What the task requires.
In the entries below, how many lines hold the string "sucessores"? Answer with the number only.

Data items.

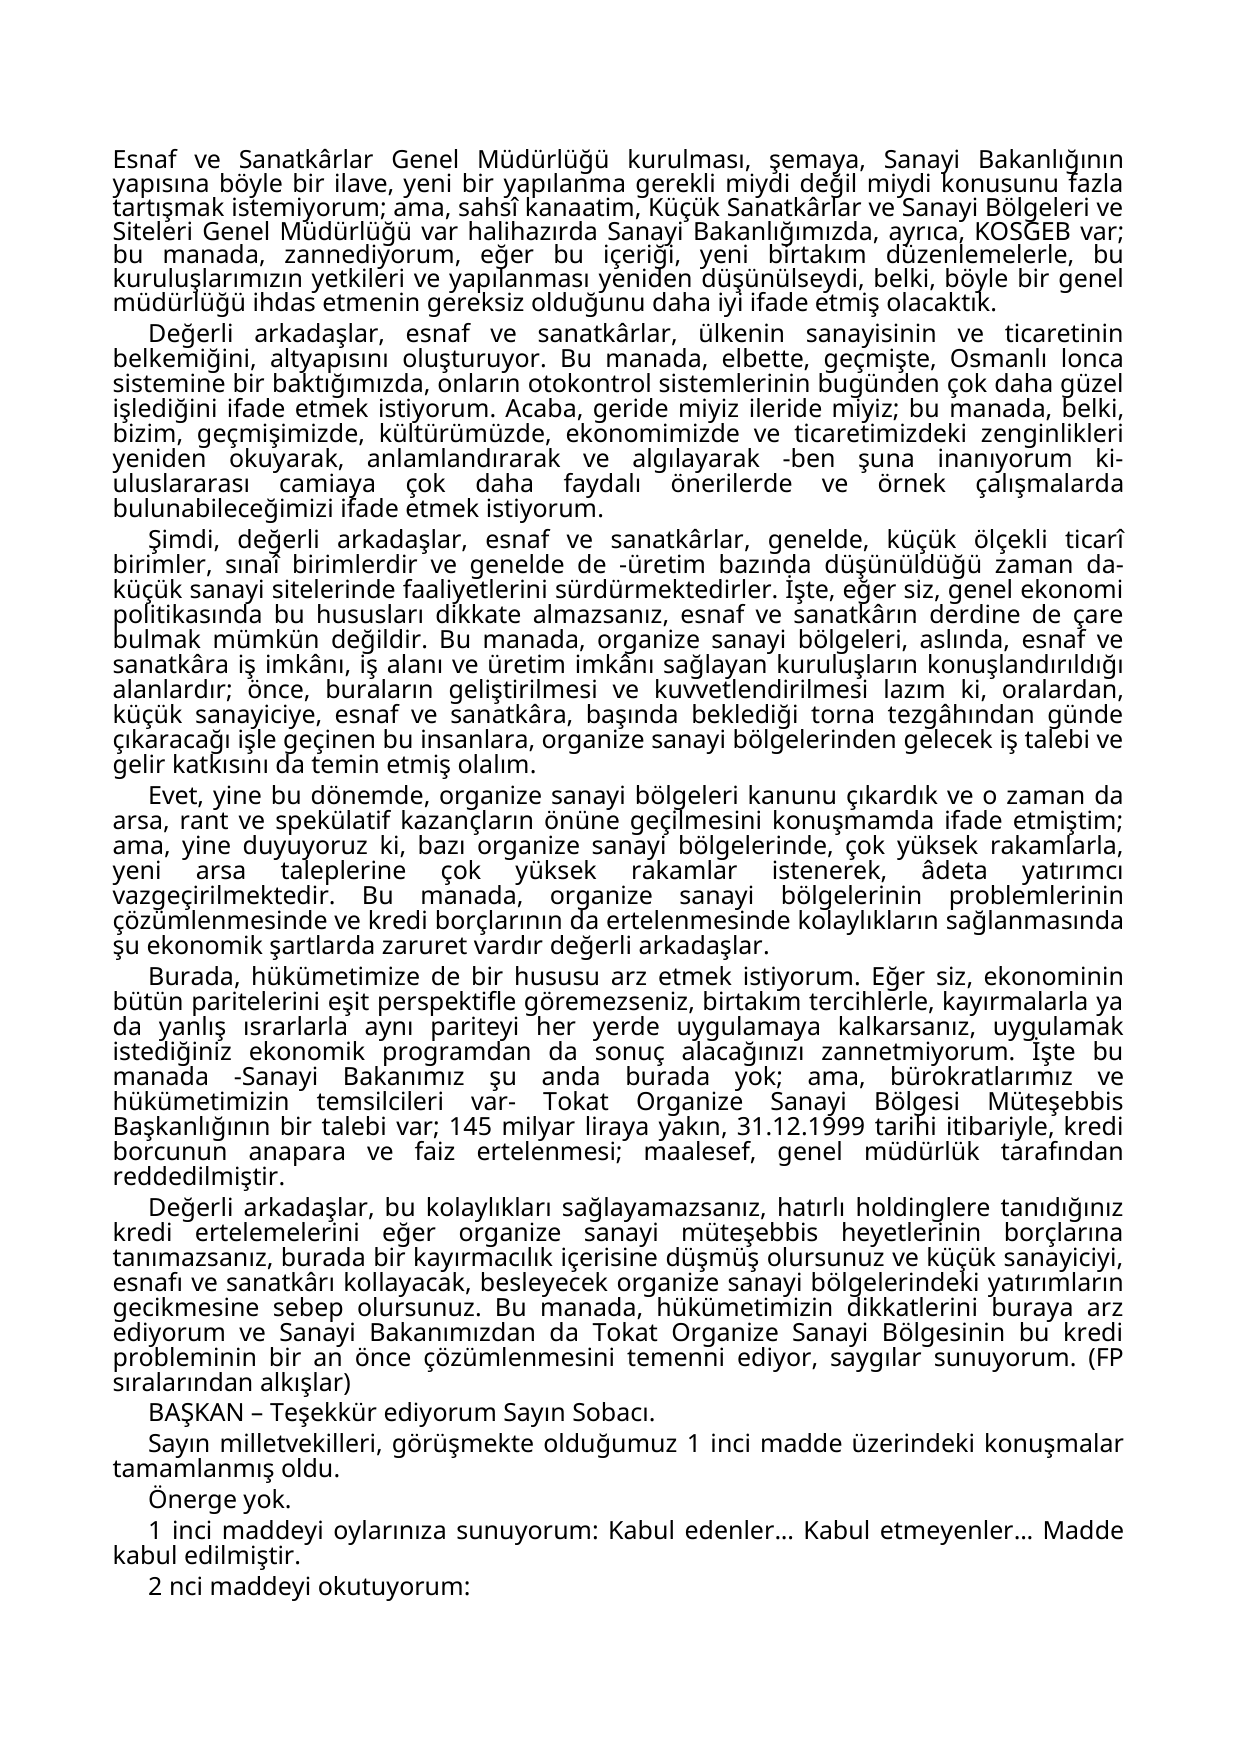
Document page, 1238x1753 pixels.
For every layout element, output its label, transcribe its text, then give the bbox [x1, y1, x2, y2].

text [112, 150, 1125, 316]
text Şimdi, değerli arkadaşlar, esnaf ve sanatkârlar, genelde, küçük ölçekli ticarî birimler, sınaî birimlerdir ve genelde de -üretim bazında düşünüldüğü zaman da- küçük sanayi sitelerinde faaliyetlerini sürdürmektedirler. İşte, eğer siz, genel ekonomi politikasında bu hususları dikkate almazsanız, esnaf ve sanatkârın derdine de çare bulmak mümkün değildir. Bu manada, organize sanayi bölgeleri, aslında, esnaf ve sanatkâra iş imkânı, iş alanı ve üretim imkânı sağlayan kuruluşların konuşlandırıldığı alanlardır; önce, buraların geliştirilmesi ve kuvvetlendirilmesi lazım ki, oralardan, küçük sanayiciye, esnaf ve sanatkâra, başında beklediği torna tezgâhından günde çıkaracağı işle geçinen bu insanlara, organize sanayi bölgelerinden gelecek iş talebi ve gelir katkısını da temin etmiş olalım. [112, 528, 1125, 778]
text Sayın milletvekilleri, görüşmekte olduğumuz 1 inci madde üzerindeki konuşmalar tamamlanmış oldu. [112, 1433, 1125, 1483]
text 1 inci maddeyi oylarınıza sunuyorum: Kabul edenler... Kabul etmeyenler... Madde kabul edilmiştir. [112, 1520, 1125, 1570]
text Önerge yok. [112, 1489, 1125, 1514]
text Değerli arkadaşlar, bu kolaylıkları sağlayamazsanız, hatırlı holdinglere tanıdığınız kredi ertelemelerini eğer organize sanayi müteşebbis heyetlerinin borçlarına tanımazsanız, burada bir kayırmacılık içerisine düşmüş olursunuz ve küçük sanayiciyi, esnafı ve sanatkârı kollayacak, besleyecek organize sanayi bölgelerindeki yatırımların gecikmesine sebep olursunuz. Bu manada, hükümetimizin dikkatlerini buraya arz ediyorum ve Sanayi Bakanımızdan da Tokat Organize Sanayi Bölgesinin bu kredi probleminin bir an önce çözümlenmesini temenni ediyor, saygılar sunuyorum. (FP sıralarından alkışlar) [112, 1196, 1125, 1396]
text Değerli arkadaşlar, esnaf ve sanatkârlar, ülkenin sanayisinin ve ticaretinin belkemiğini, altyapısını oluşturuyor. Bu manada, elbette, geçmişte, Osmanlı lonca sistemine bir baktığımızda, onların otokontrol sistemlerinin bugünden çok daha güzel işlediğini ifade etmek istiyorum. Acaba, geride miyiz ileride miyiz; bu manada, belki, bizim, geçmişimizde, kültürümüzde, ekonomimizde ve ticaretimizdeki zenginlikleri yeniden okuyarak, anlamlandırarak ve algılayarak -ben şuna inanıyorum ki- uluslararası camiaya çok daha faydalı önerilerde ve örnek çalışmalarda bulunabileceğimizi ifade etmek istiyorum. [112, 322, 1125, 522]
text 2 nci maddeyi okutuyorum: [112, 1576, 1125, 1601]
text Evet, yine bu dönemde, organize sanayi bölgeleri kanunu çıkardık ve o zaman da arsa, rant ve spekülatif kazançların önüne geçilmesini konuşmamda ifade etmiştim; ama, yine duyuyoruz ki, bazı organize sanayi bölgelerinde, çok yüksek rakamlarla, yeni arsa taleplerine çok yüksek rakamlar istenerek, âdeta yatırımcı vazgeçirilmektedir. Bu manada, organize sanayi bölgelerinin problemlerinin çözümlenmesinde ve kredi borçlarının da ertelenmesinde kolaylıkların sağlanmasında şu ekonomik şartlarda zaruret vardır değerli arkadaşlar. [112, 784, 1125, 959]
text Burada, hükümetimize de bir hususu arz etmek istiyorum. Eğer siz, ekonominin bütün paritelerini eşit perspektifle göremezseniz, birtakım tercihlerle, kayırmalarla ya da yanlış ısrarlarla aynı pariteyi her yerde uygulamaya kalkarsanız, uygulamak istediğiniz ekonomik programdan da sonuç alacağınızı zannetmiyorum. İşte bu manada -Sanayi Bakanımız şu anda burada yok; ama, bürokratlarımız ve hükümetimizin temsilcileri var- Tokat Organize Sanayi Bölgesi Müteşebbis Başkanlığının bir talebi var; 145 milyar liraya yakın, 31.12.1999 tarihi itibariyle, kredi borcunun anapara ve faiz ertelenmesi; maalesef, genel müdürlük tarafından reddedilmiştir. [112, 965, 1125, 1190]
text BAŞKAN – Teşekkür ediyorum Sayın Sobacı. [112, 1402, 1125, 1427]
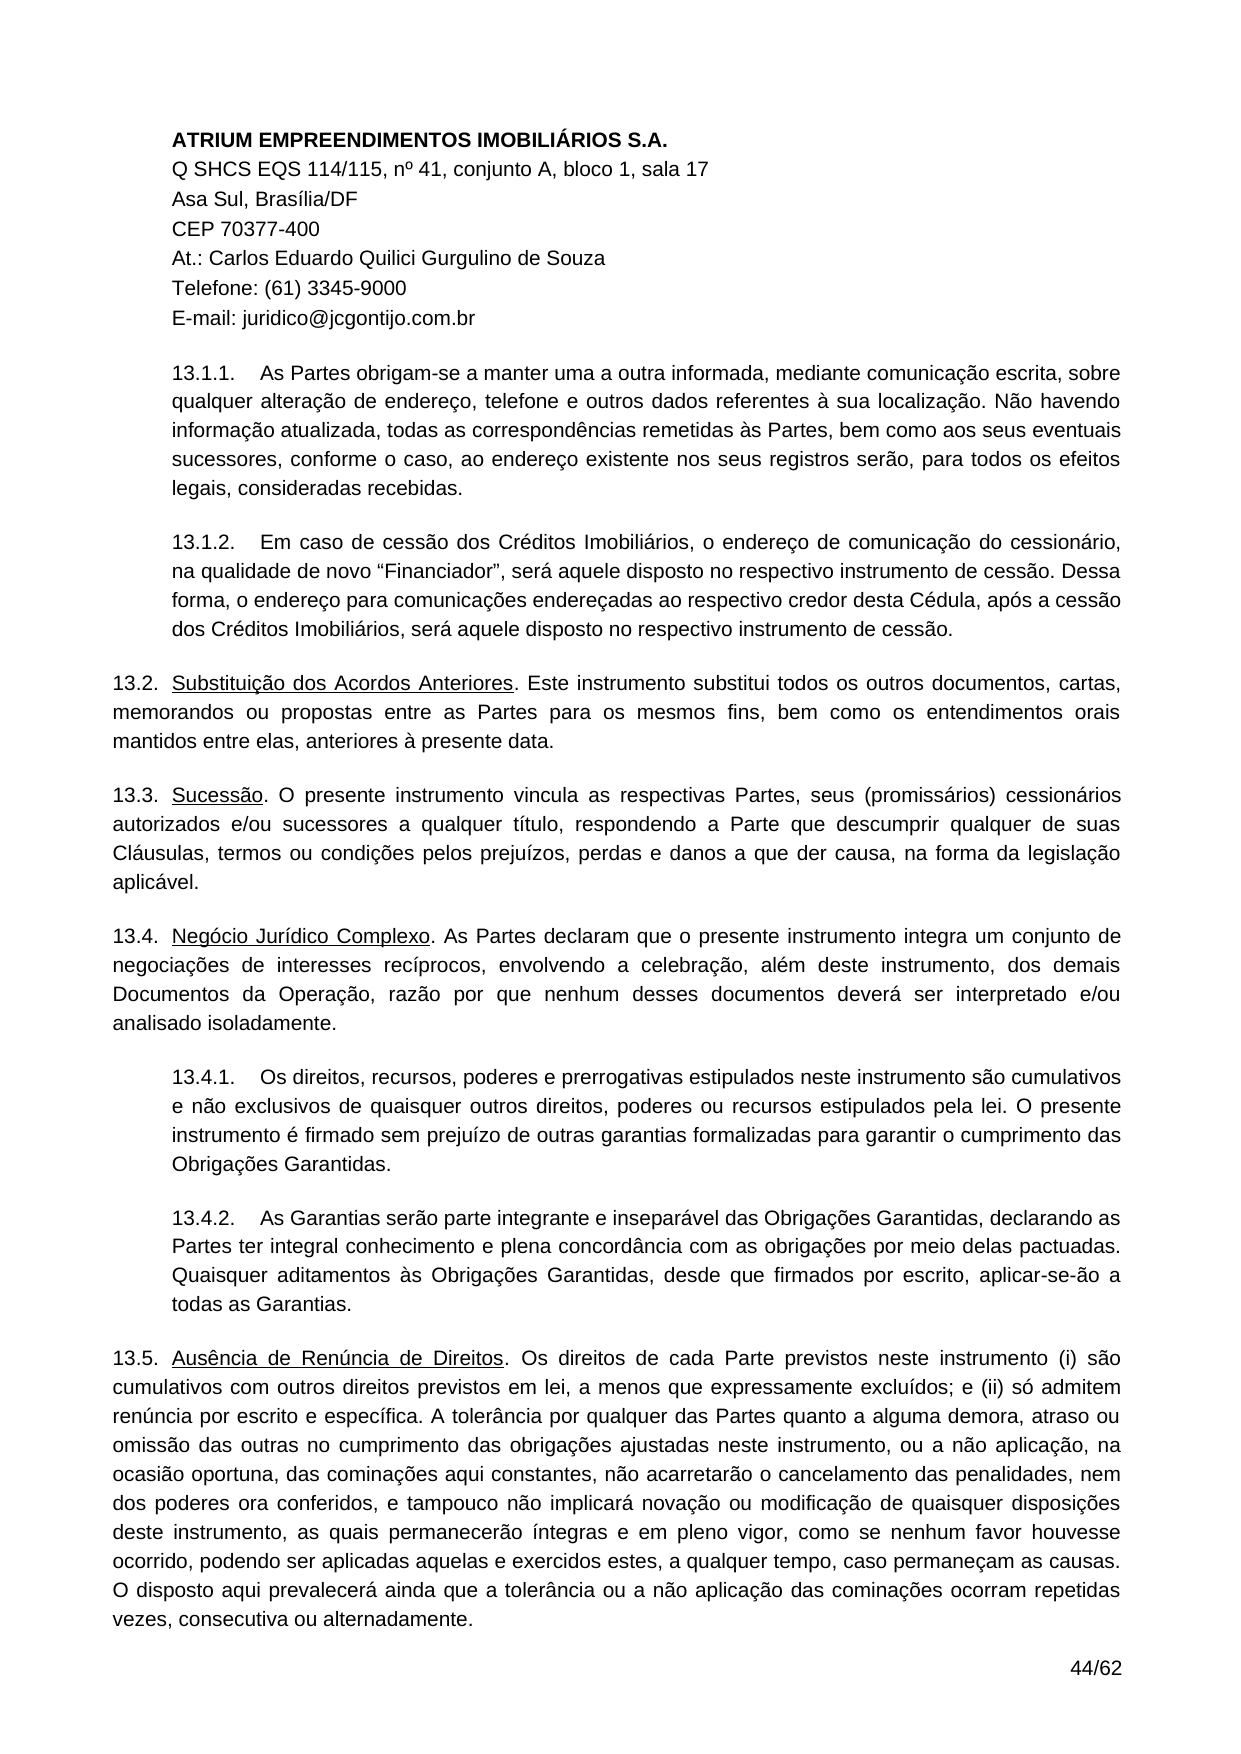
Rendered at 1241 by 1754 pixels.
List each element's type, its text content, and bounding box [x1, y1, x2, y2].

list Sucessão. O presente instrumento vincula as respectivas Partes, seus (promissários) cessionários autorizados e/ou sucessores a qualquer título, respondendo a Parte que descumprir qualquer de suas Cláusulas, termos ou condições pelos prejuízos, perdas e danos a que der causa, na forma da legislação aplicável. [112, 783, 1122, 894]
list Em caso de cessão dos Créditos Imobiliários, o endereço de comunicação do cessionário, na qualidade de novo “Financiador”, será aquele disposto no respectivo instrumento de cessão. Dessa forma, o endereço para comunicações endereçadas ao respectivo credor desta Cédula, após a cessão dos Créditos Imobiliários, será aquele disposto no respectivo instrumento de cessão. [172, 530, 1122, 641]
list As Partes obrigam-se a manter uma a outra informada, mediante comunicação escrita, sobre qualquer alteração de endereço, telefone e outros dados referentes à sua localização. Não havendo informação atualizada, todas as correspondências remetidas às Partes, bem como aos seus eventuais sucessores, conforme o caso, ao endereço existente nos seus registros serão, para todos os efeitos legais, consideradas recebidas. [172, 360, 1122, 500]
list Ausência de Renúncia de Direitos. Os direitos de cada Parte previstos neste instrumento (i) são cumulativos com outros direitos previstos em lei, a menos que expressamente excluídos; e (ii) só admitem renúncia por escrito e específica. A tolerância por qualquer das Partes quanto a alguma demora, atraso ou omissão das outras no cumprimento das obrigações ajustadas neste instrumento, ou a não aplicação, na ocasião oportuna, das cominações aqui constantes, não acarretarão o cancelamento das penalidades, nem dos poderes ora conferidos, e tampouco não implicará novação ou modificação de quaisquer disposições deste instrumento, as quais permanecerão íntegras e em pleno vigor, como se nenhum favor houvesse ocorrido, podendo ser aplicadas aquelas e exercidos estes, a qualquer tempo, caso permaneçam as causas. O disposto aqui prevalecerá ainda que a tolerância ou a não aplicação das cominações ocorram repetidas vezes, consecutiva ou alternadamente. [112, 1346, 1122, 1631]
list Os direitos, recursos, poderes e prerrogativas estipulados neste instrumento são cumulativos e não exclusivos de quaisquer outros direitos, poderes ou recursos estipulados pela lei. O presente instrumento é firmado sem prejuízo de outras garantias formalizadas para garantir o cumprimento das Obrigações Garantidas. [172, 1064, 1122, 1175]
list As Garantias serão parte integrante e inseparável das Obrigações Garantidas, declarando as Partes ter integral conhecimento e plena concordância com as obrigações por meio delas pactuadas. Quaisquer aditamentos às Obrigações Garantidas, desde que firmados por escrito, aplicar-se-ão a todas as Garantias. [172, 1205, 1122, 1316]
list Negócio Jurídico Complexo. As Partes declaram que o presente instrumento integra um conjunto de negociações de interesses recíprocos, envolvendo a celebração, além deste instrumento, dos demais Documentos da Operação, razão por que nenhum desses documentos deverá ser interpretado e/ou analisado isoladamente. [112, 924, 1122, 1034]
list Substituição dos Acordos Anteriores. Este instrumento substitui todos os outros documentos, cartas, memorandos ou propostas entre as Partes para os mesmos fins, bem como os entendimentos orais mantidos entre elas, anteriores à presente data. [112, 671, 1122, 753]
text ATRIUM EMPREENDIMENTOS IMOBILIÁRIOS S.A. Q SHCS EQS 114/115, nº 41, conjunto A, bloco 1, sala 17 Asa Sul, Brasília/DF CEP 70377-400 At.: Carlos Eduardo Quilici Gurgulino de Souza Telefone: (61) 3345-9000 E-mail: juridico@jcgontijo.com.br [172, 127, 1122, 329]
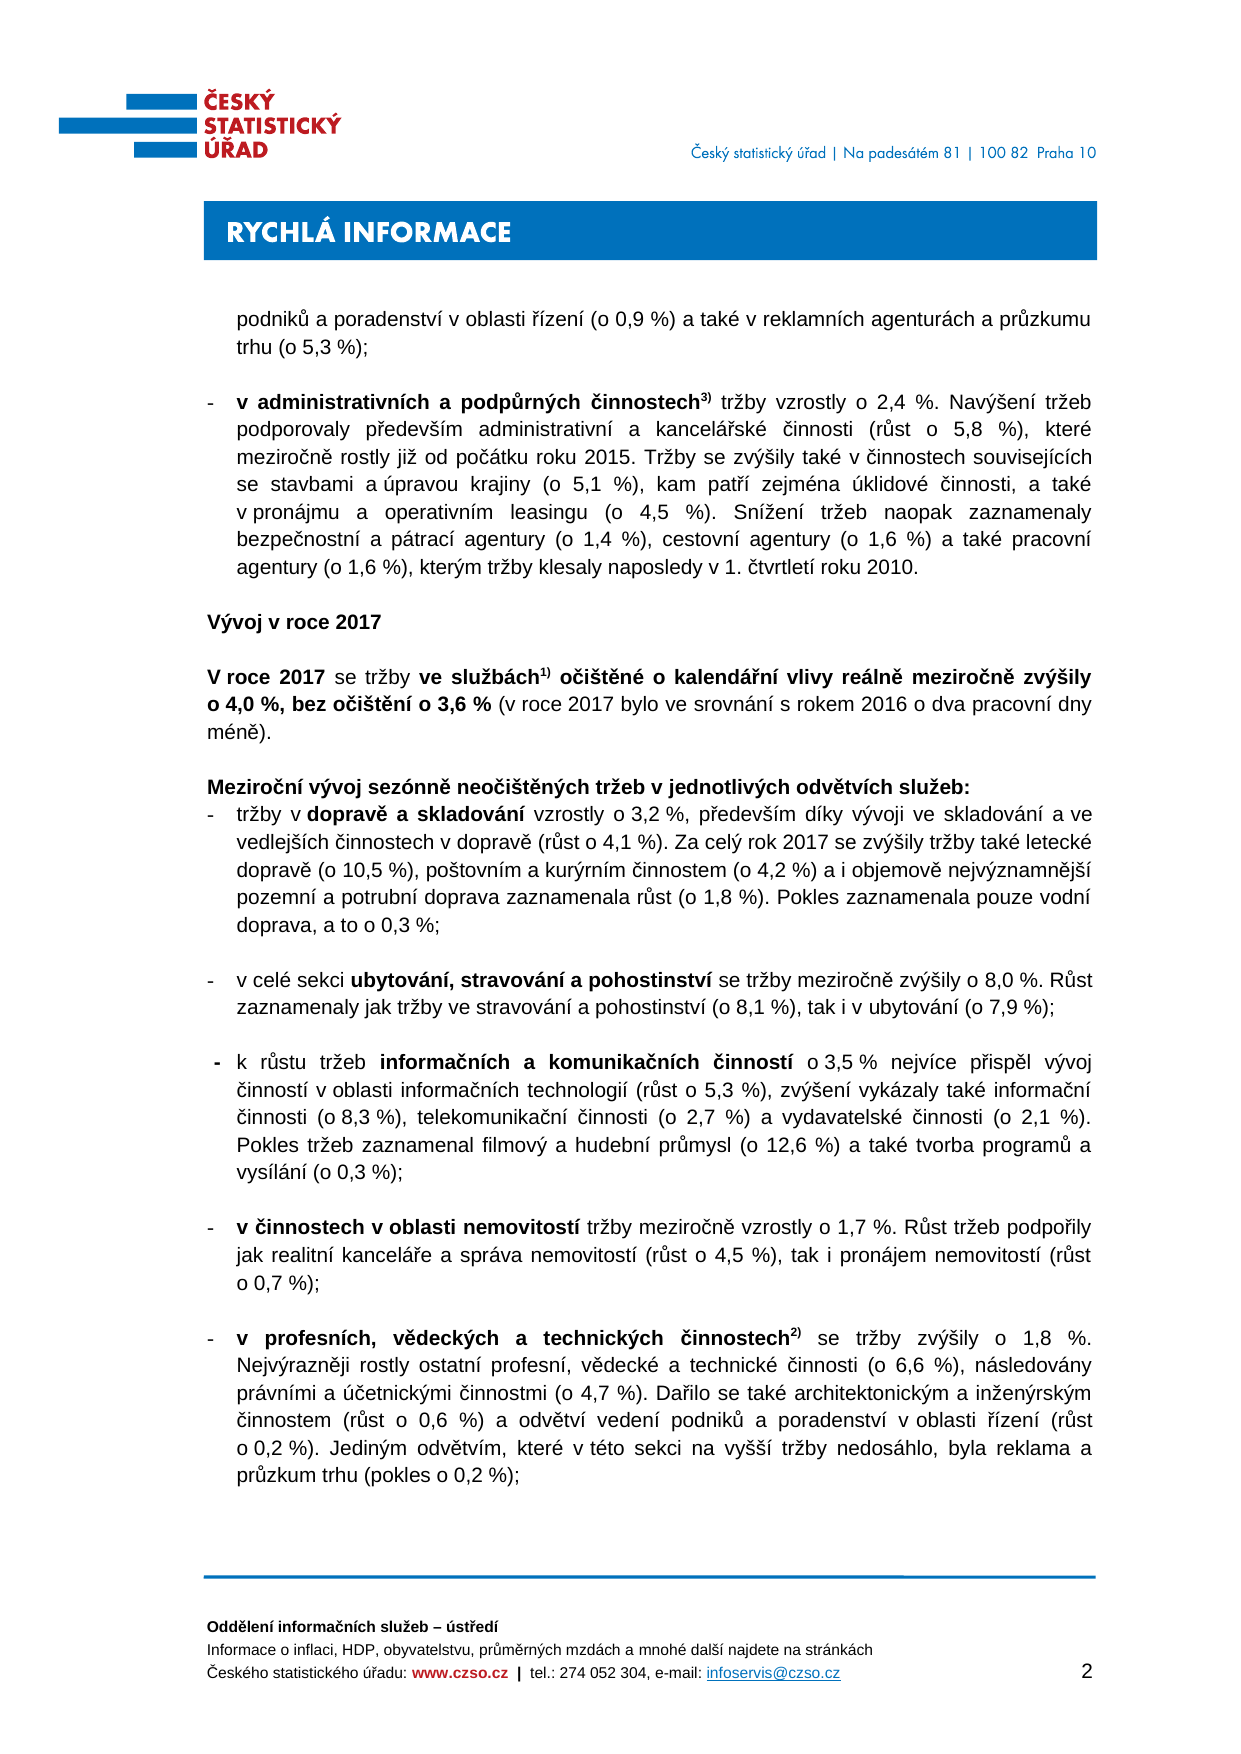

Answer area.
2